_Text shown_
####################
Now we have the data to fit a model. But let’s split the data into East (greater than -102 longitude) and West. In this case, we may believe Western and Eastern bigfoots are actually different, albeit related, sub-species (for example, the Eastern Sasquatch is darker and less hairy). We are going to fit the model using Western data and then see if it predicts well for the Eastern data.
#eastern points
bfe <- bfc[bf[,1] > -102, ]
#western points
bfw <- bfc[bf[,1] <= -102, ]
And now we combine the presence (“1”) with the background (“0”) data (We use the same background data for both subspecies) for the western and eastern portions of North America, separately. Our predictive models will be based on the western dataset.
dw <- rbind(cbind(pa=1, bfw), cbind(pa=0, bg))
de <- rbind(cbind(pa=1, bfe), cbind(pa=0, bg))
dw <- data.frame(dw)
de <- data.frame(na.omit(de))
dim(dw)
## [1] 6224 20
dim(de)
## [1] 6866 20
Now, we are ready. Let’s run some regression trees!!
Our response variable is whether bigfoot is located in a particular location (Yes) or not (No). We can use a classification method to predict this binary variable. Here, we use a Classification Tree (CART), which is discussed on page 311 in ISLR. To run a CART in R, we’ll need to convert the (0,1) numeric indicator pa into a new (No, Yes) factor variable we’ll name fpa.
dw$fpa <- as.factor(ifelse(dw$pa == 1, "Yes", "No"))
Use the tree()
function in the tree
package to run a CART. The syntax of the function is similar to
lm()
and other linear regression modelling functions we’ve
used extensively in this class. Note that we take out the (0,1)
####################
_Rows_
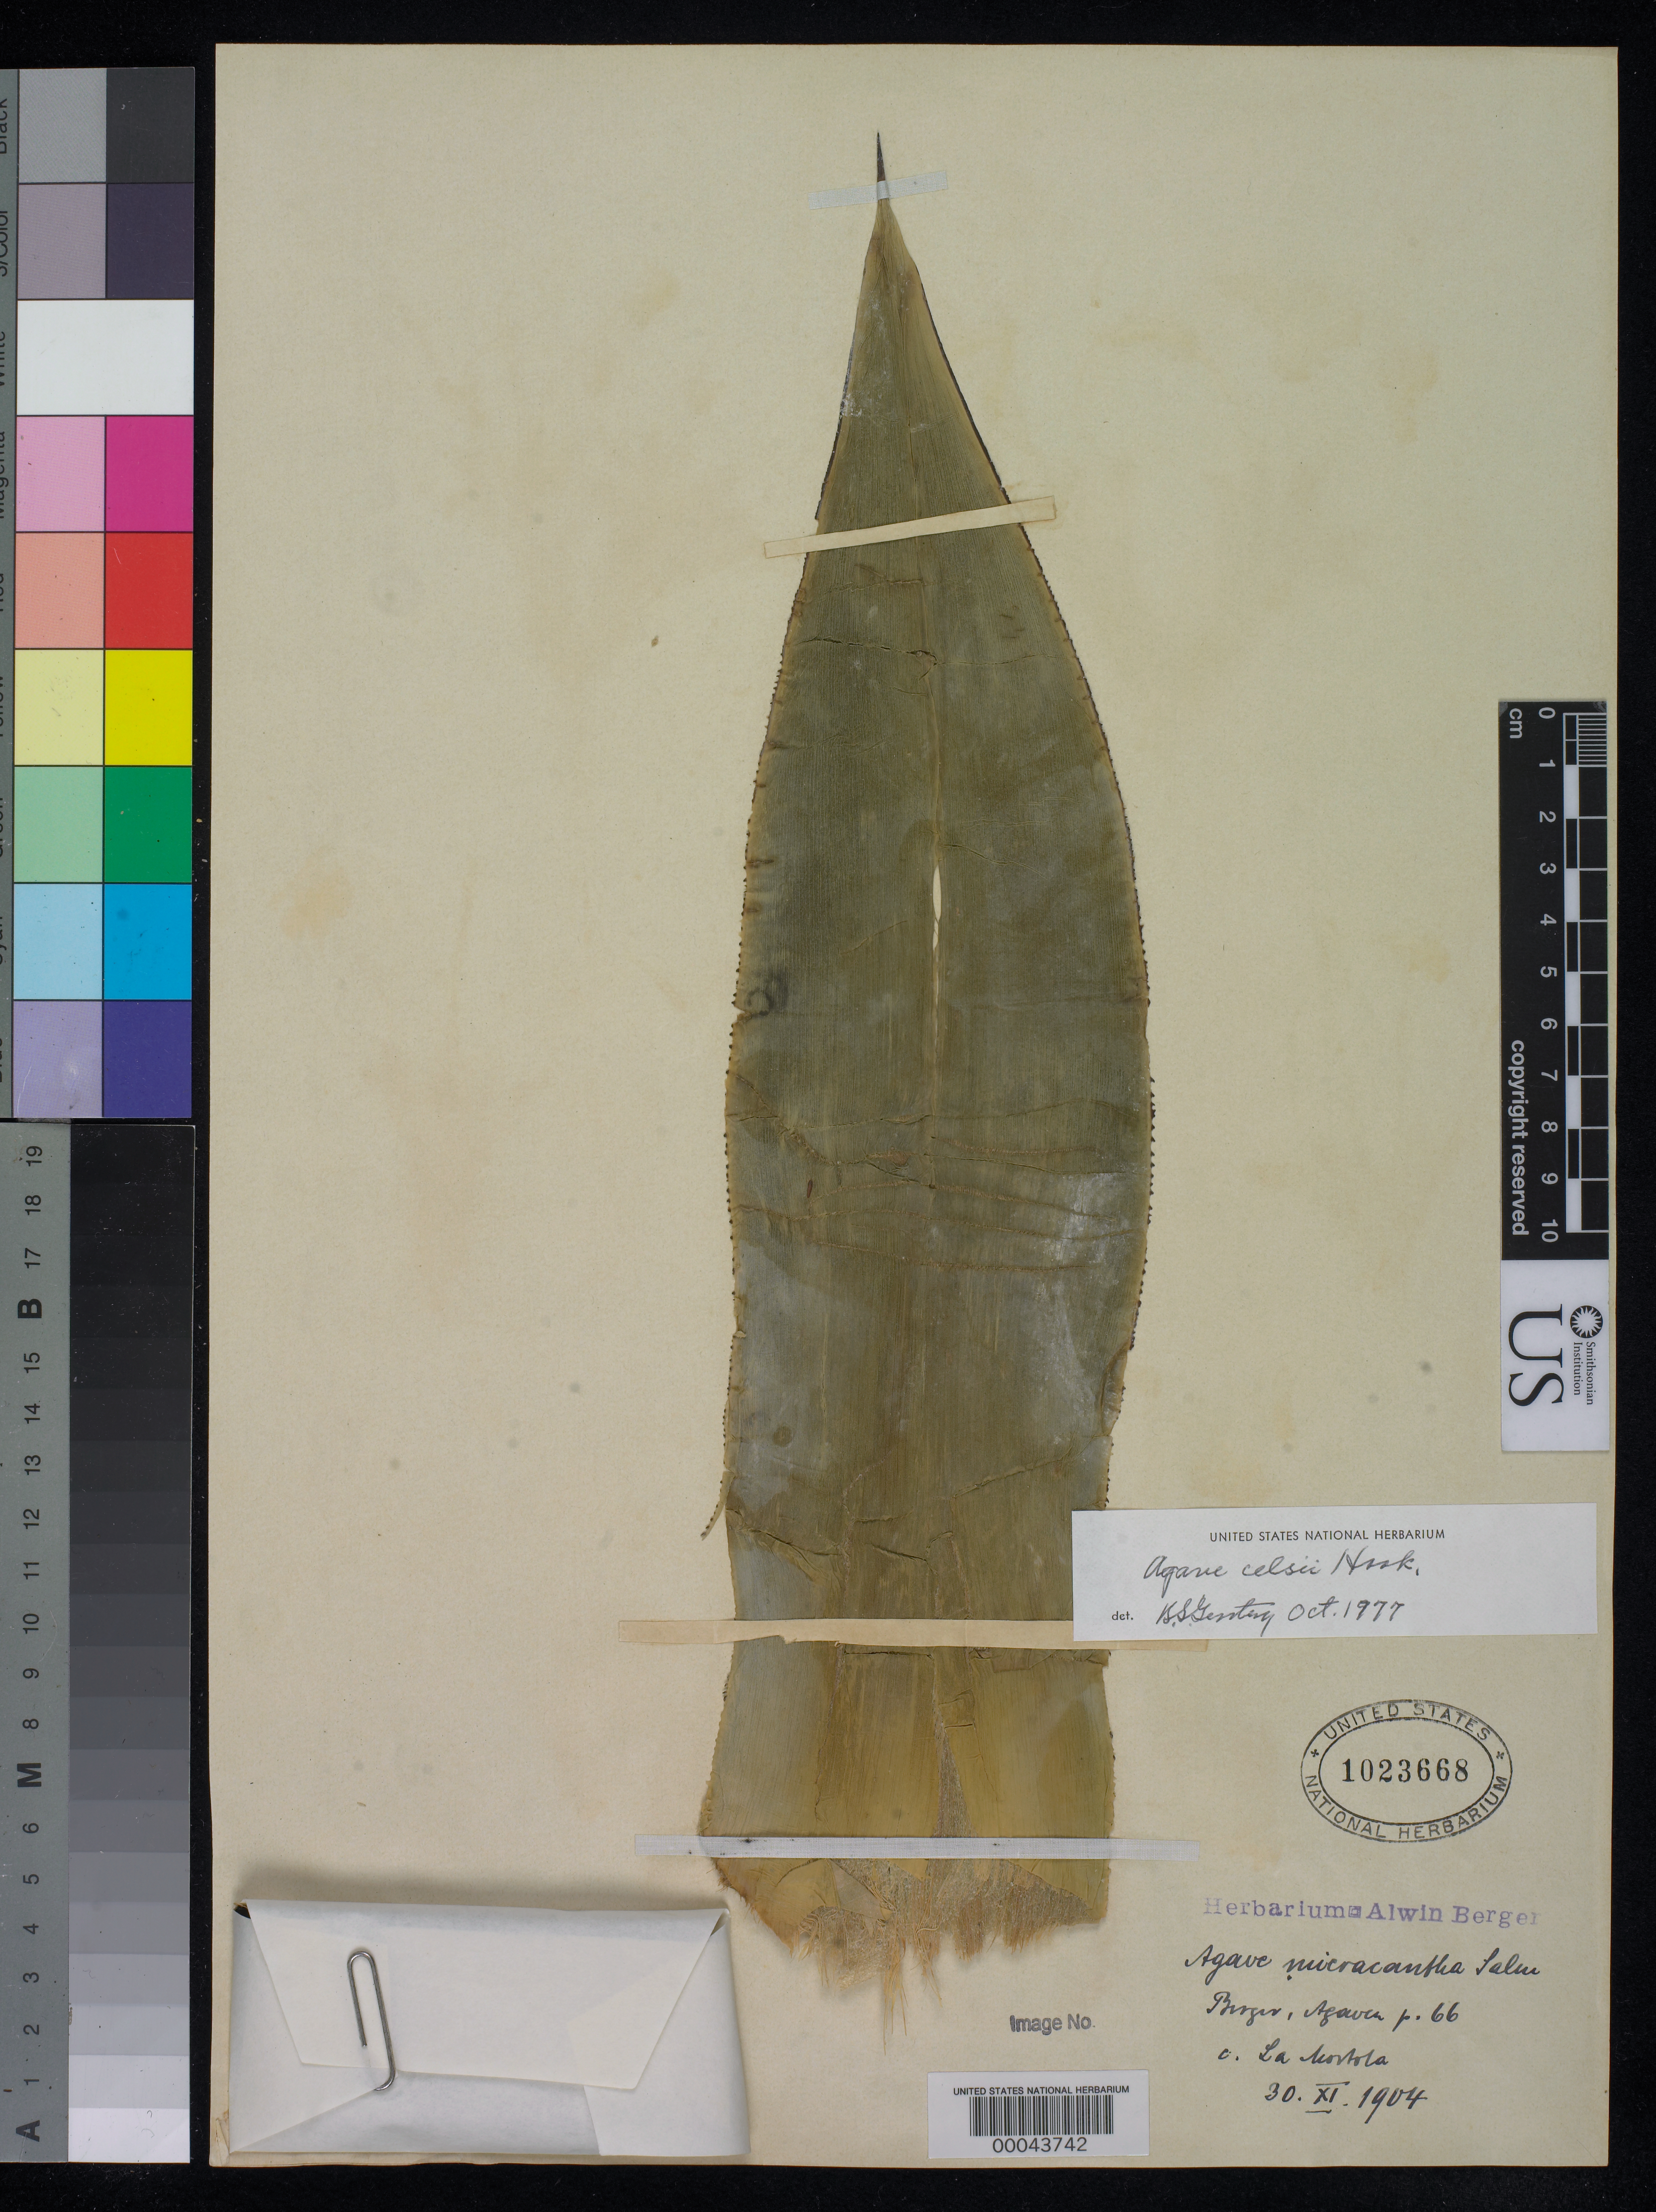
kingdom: Plantae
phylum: Tracheophyta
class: Liliopsida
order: Asparagales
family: Asparagaceae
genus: Agave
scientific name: Agave celsii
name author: Hook.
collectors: ex herb. A. Berger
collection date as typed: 30 Nov 1904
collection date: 1904-11-30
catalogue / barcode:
####################
_Tasks to perform_
- A) In the bigfoot modeling text, why is the data split into East and West before the model is fit? Answer in one to three sentences.
- B) Please render every line of the plant-sheet listing as a numbered list, leaving out blank lines and the pictures.

_Task-by-task results_
- A) Western and Eastern bigfoots may be different, though related, sub-species; for example, the Eastern Sasquatch is darker and less hairy. The model is fit on the Western data so its predictions can then be checked against the Eastern data.

- B)
1. kingdom: Plantae
2. phylum: Tracheophyta
3. class: Liliopsida
4. order: Asparagales
5. family: Asparagaceae
6. genus: Agave
7. scientific name: Agave celsii
8. name author: Hook.
9. collectors: ex herb. A. Berger
10. collection date as typed: 30 Nov 1904
11. collection date: 1904-11-30
12. catalogue / barcode:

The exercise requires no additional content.